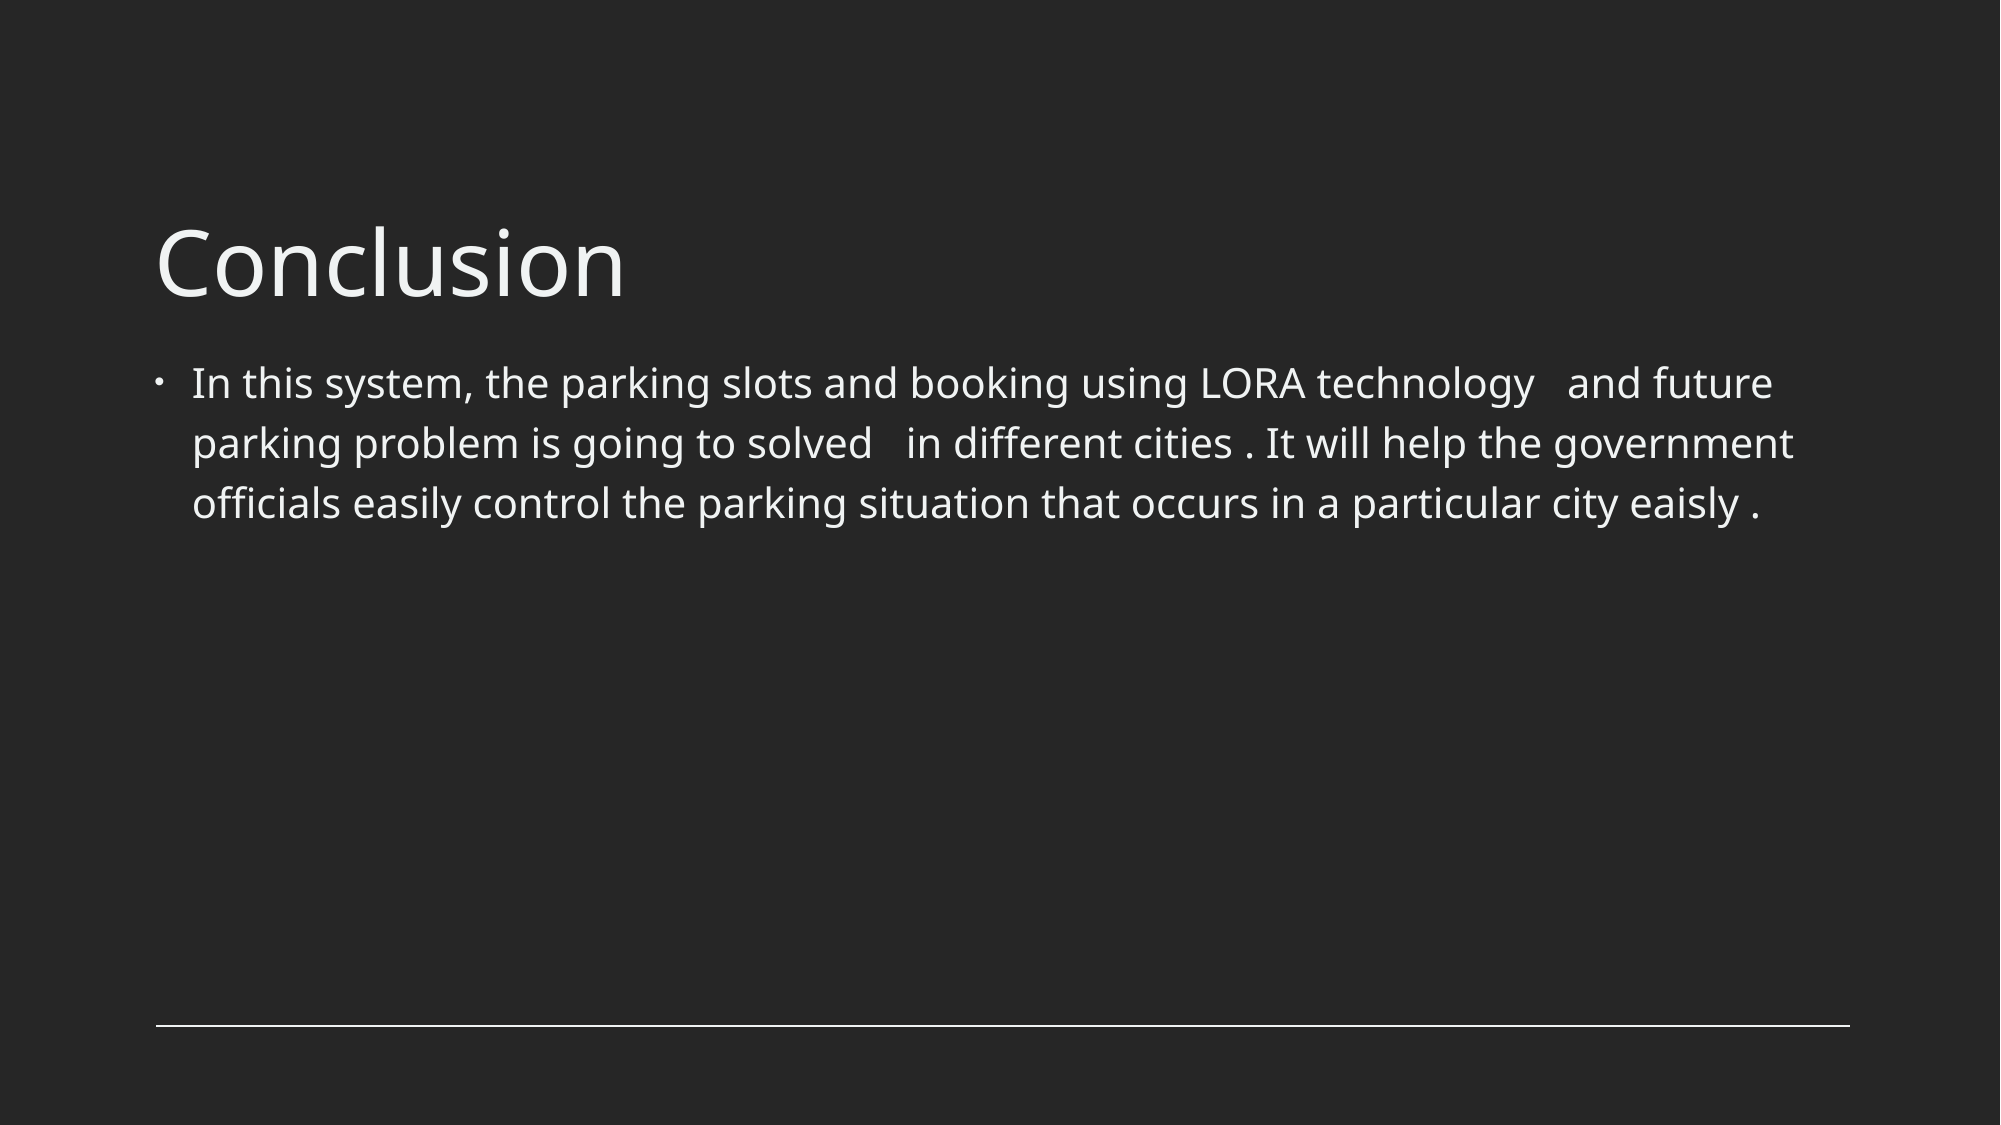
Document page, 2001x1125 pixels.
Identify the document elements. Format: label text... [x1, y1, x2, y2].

list In this system, the parking slots and booking using LORA technology and future parking problem is going to solved in different cities . It will help the government officials easily control the parking situation that occurs in a particular city eaisly . [139, 338, 1850, 980]
title Conclusion [139, 143, 1850, 322]
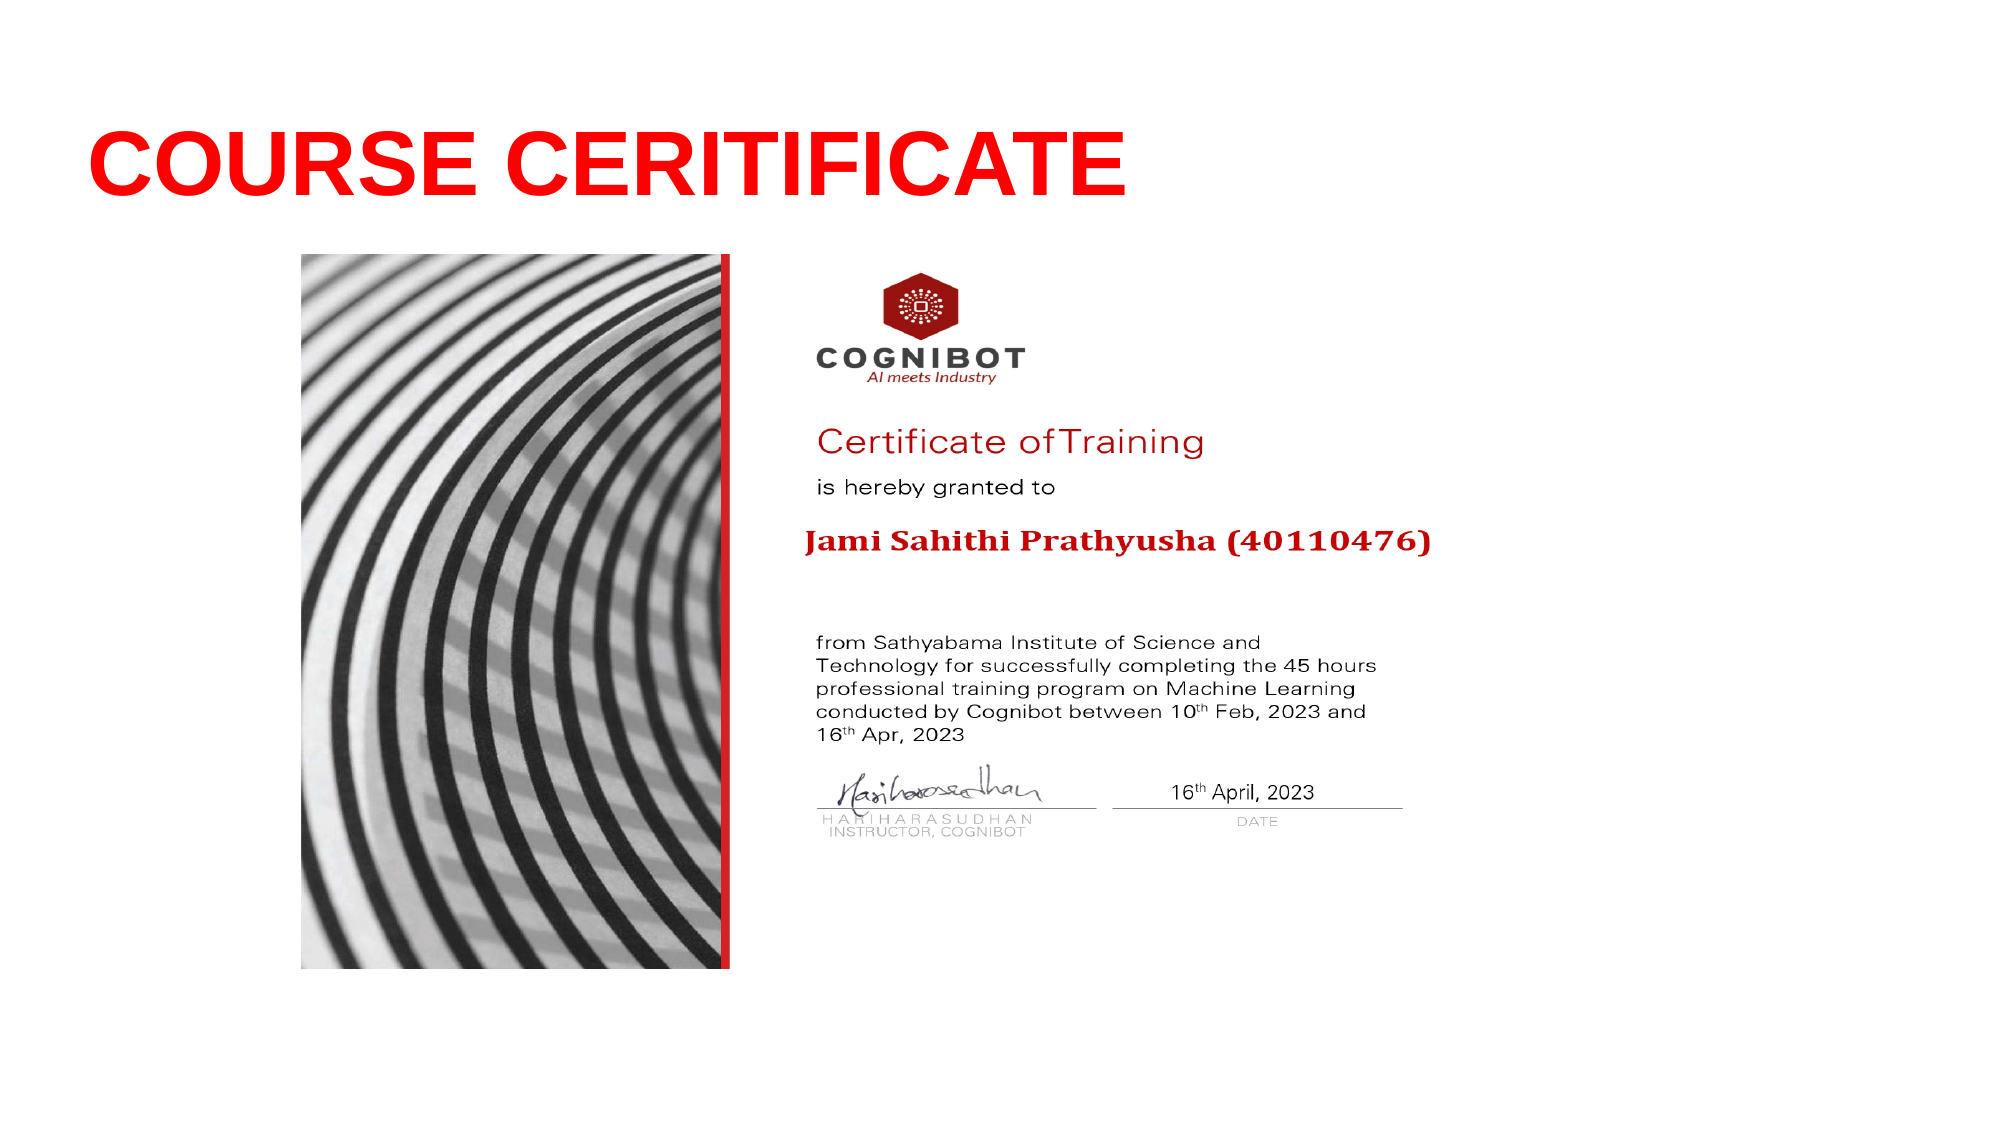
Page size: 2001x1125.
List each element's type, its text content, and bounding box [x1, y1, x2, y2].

title COURSE CERITIFICATE [72, 22, 1798, 240]
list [301, 254, 1483, 969]
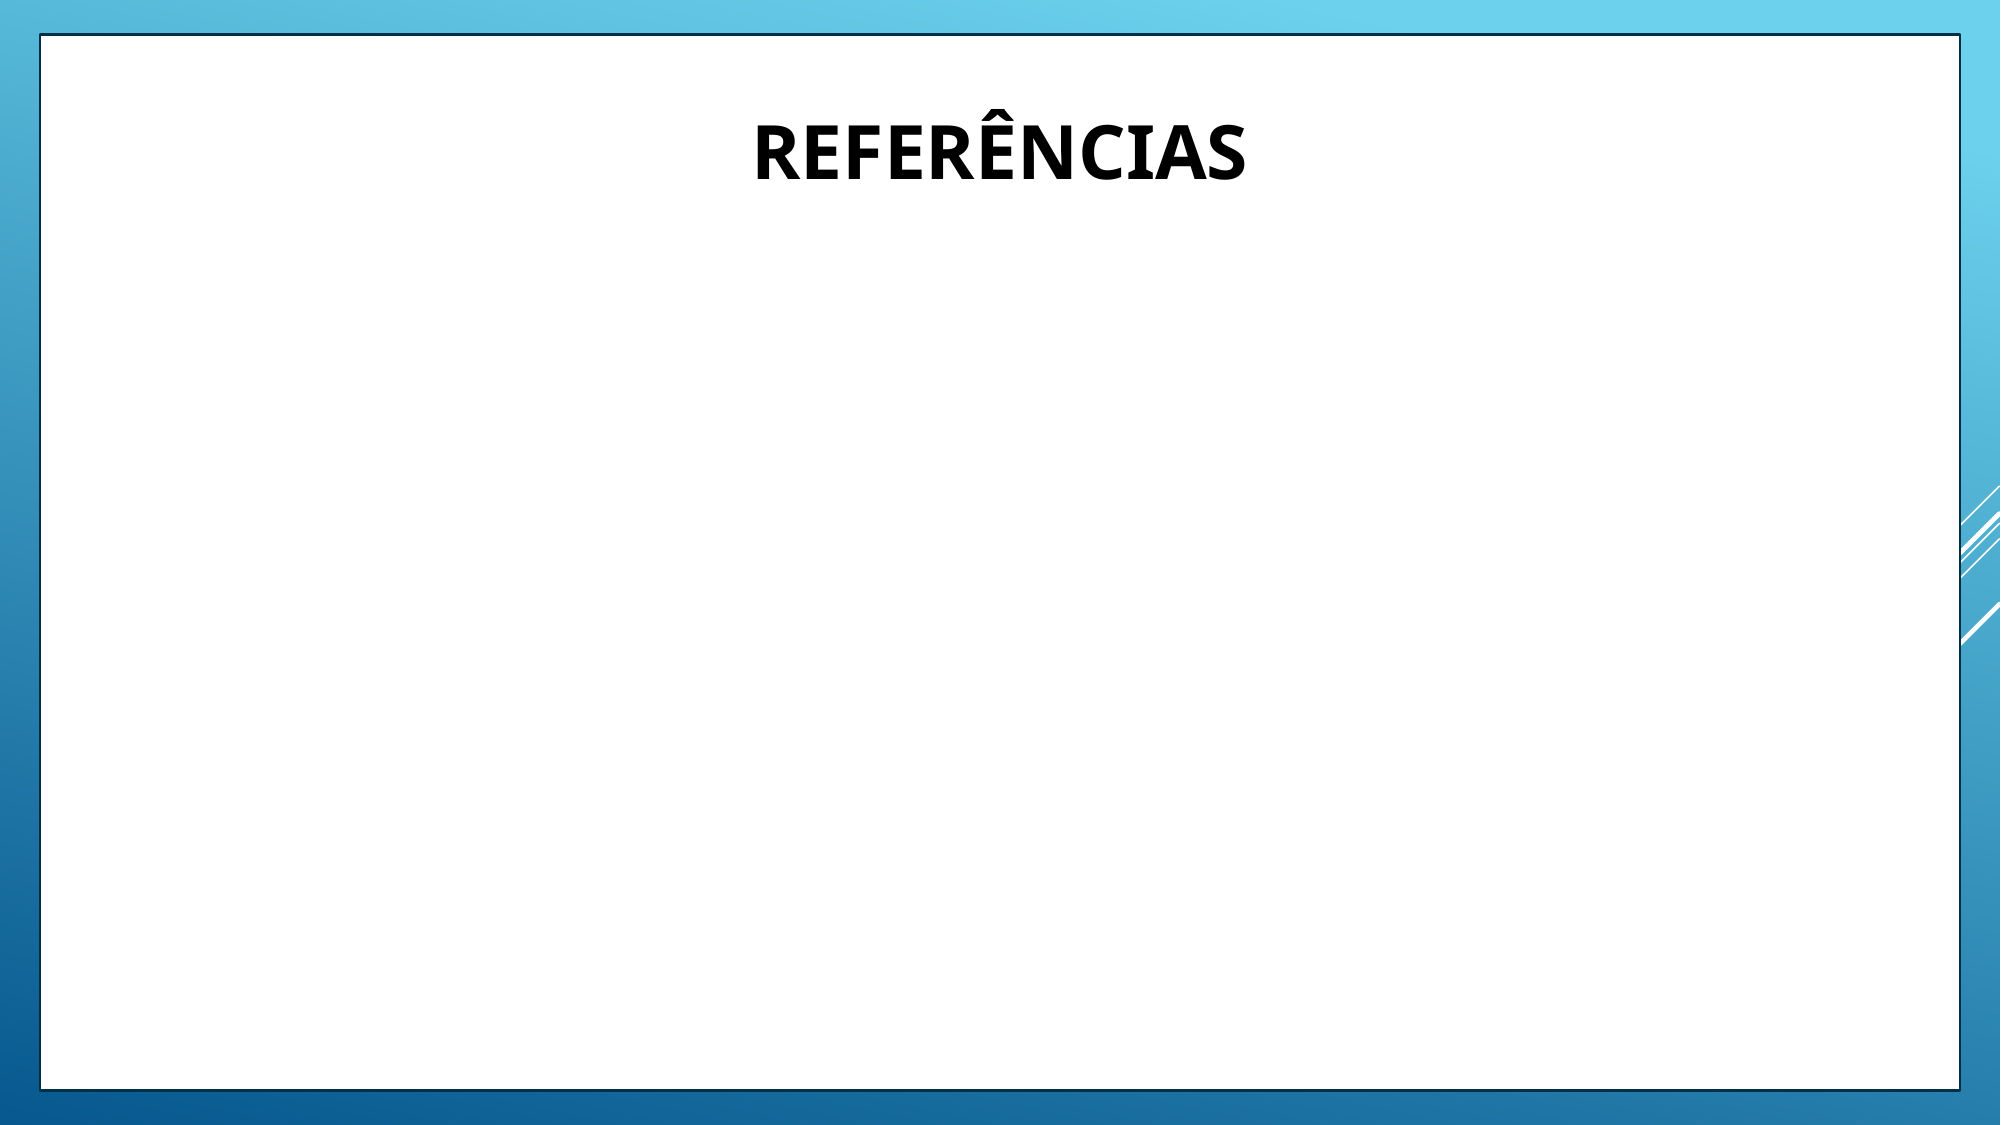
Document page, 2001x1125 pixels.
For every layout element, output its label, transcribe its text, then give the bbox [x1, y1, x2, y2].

text_box REFERÊNCIAS [442, 97, 1558, 202]
text_box [39, 33, 1961, 1092]
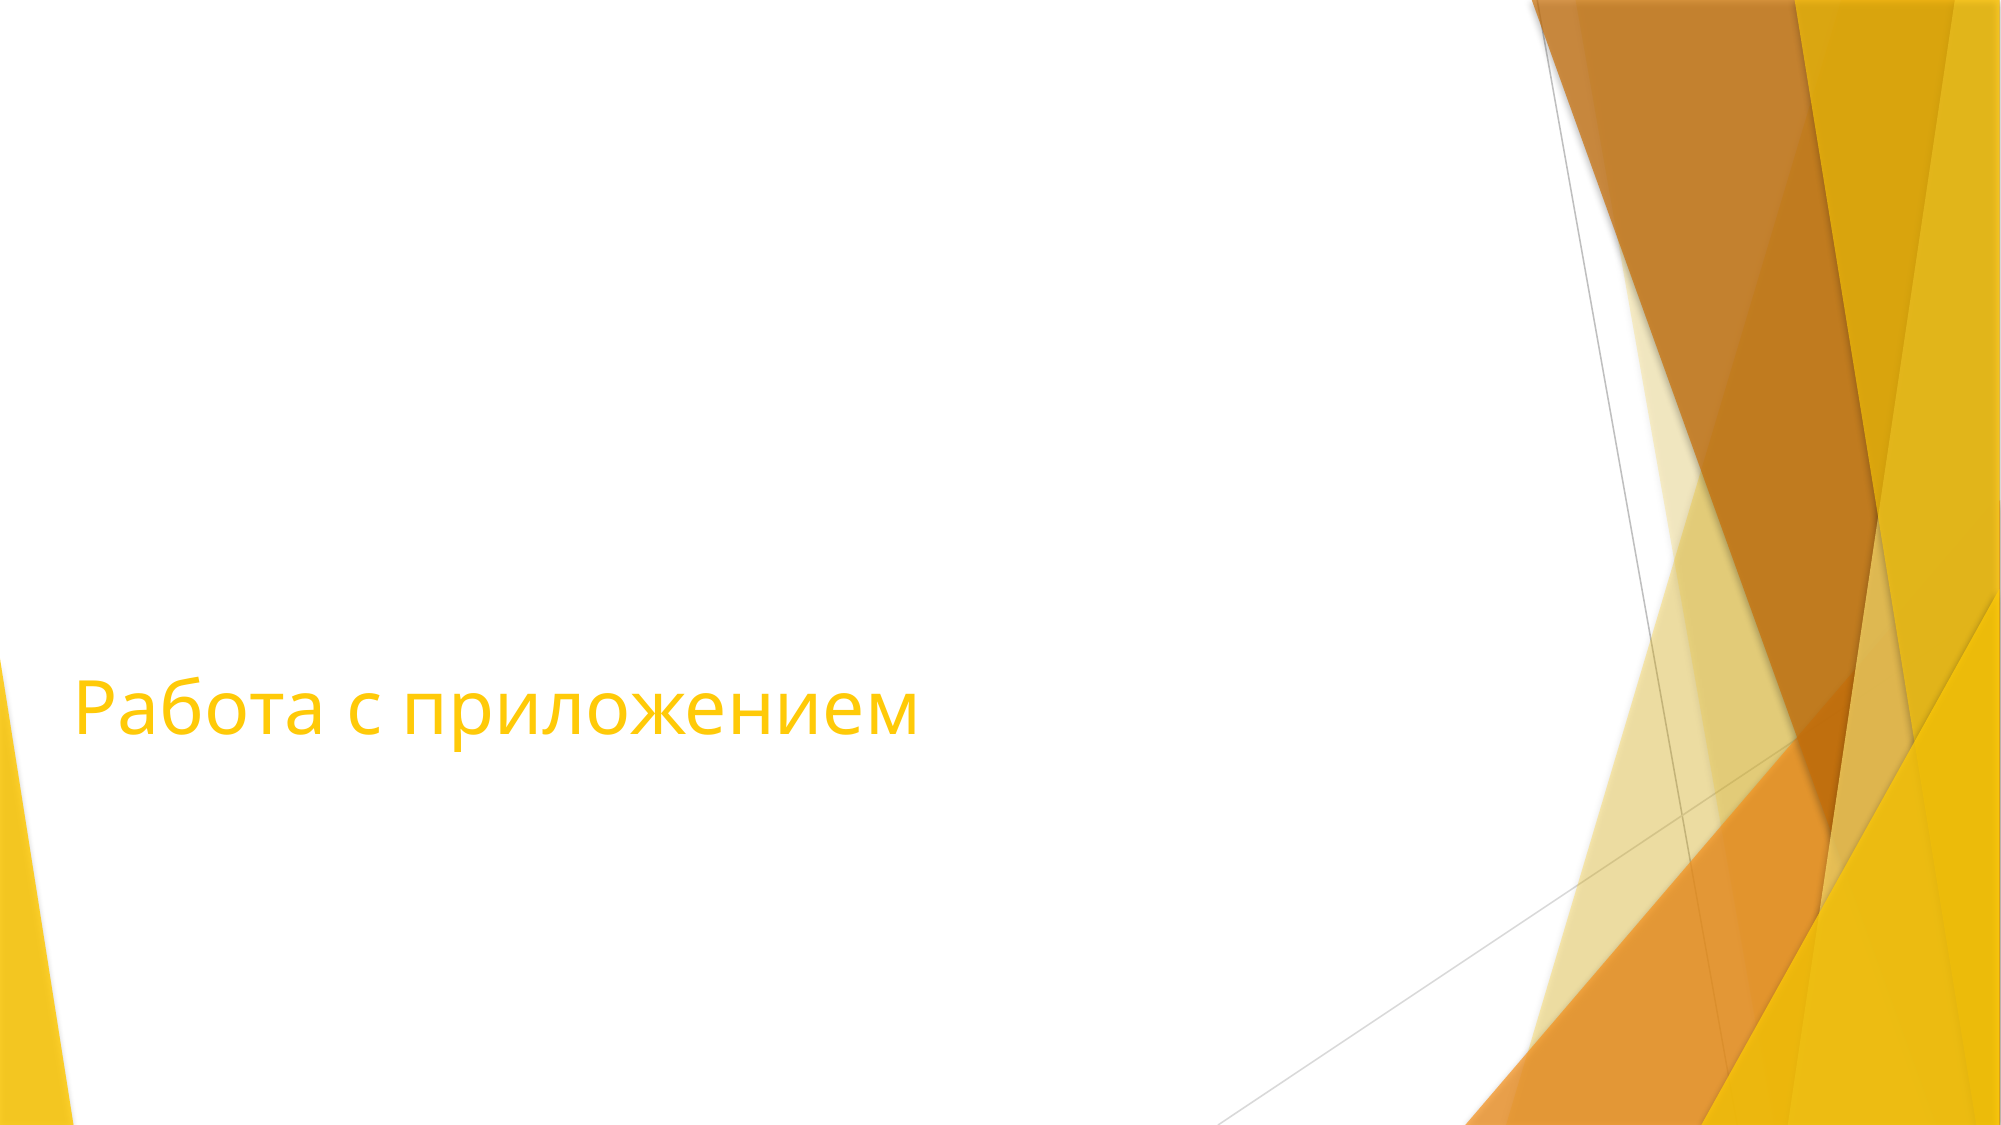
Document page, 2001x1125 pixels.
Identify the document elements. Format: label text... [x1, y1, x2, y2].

title Работа с приложением [56, 651, 1000, 869]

--*--

■ Problem to solve
Your answer must be an exact copy of the entries above, with no pictures in it.

■ Answer for this exercise
Document page, 2001x1125 pixels.
Identify the document elements. Format: label text... [x1, y1, x2, y2].

list In this system, the parking slots and booking using LORA technology and future parking problem is going to solved in different cities . It will help the government officials easily control the parking situation that occurs in a particular city eaisly . [139, 338, 1850, 980]
title Conclusion [139, 143, 1850, 322]
Page size: 2001x1125.
List each element's type, its text content, and bounding box [x1, y1, x2, y2].

title COURSE CERITIFICATE [72, 22, 1798, 240]
list [301, 254, 1483, 969]
Document page, 2001x1125 pixels.
For every layout element, output its label, transcribe its text, then give the bbox [x1, y1, x2, y2].

text_box REFERÊNCIAS [442, 97, 1558, 202]
text_box [39, 33, 1961, 1092]
Document page, 2001x1125 pixels.
Identify the document elements. Format: label text... [x1, y1, x2, y2].

title Работа с приложением [56, 651, 1000, 869]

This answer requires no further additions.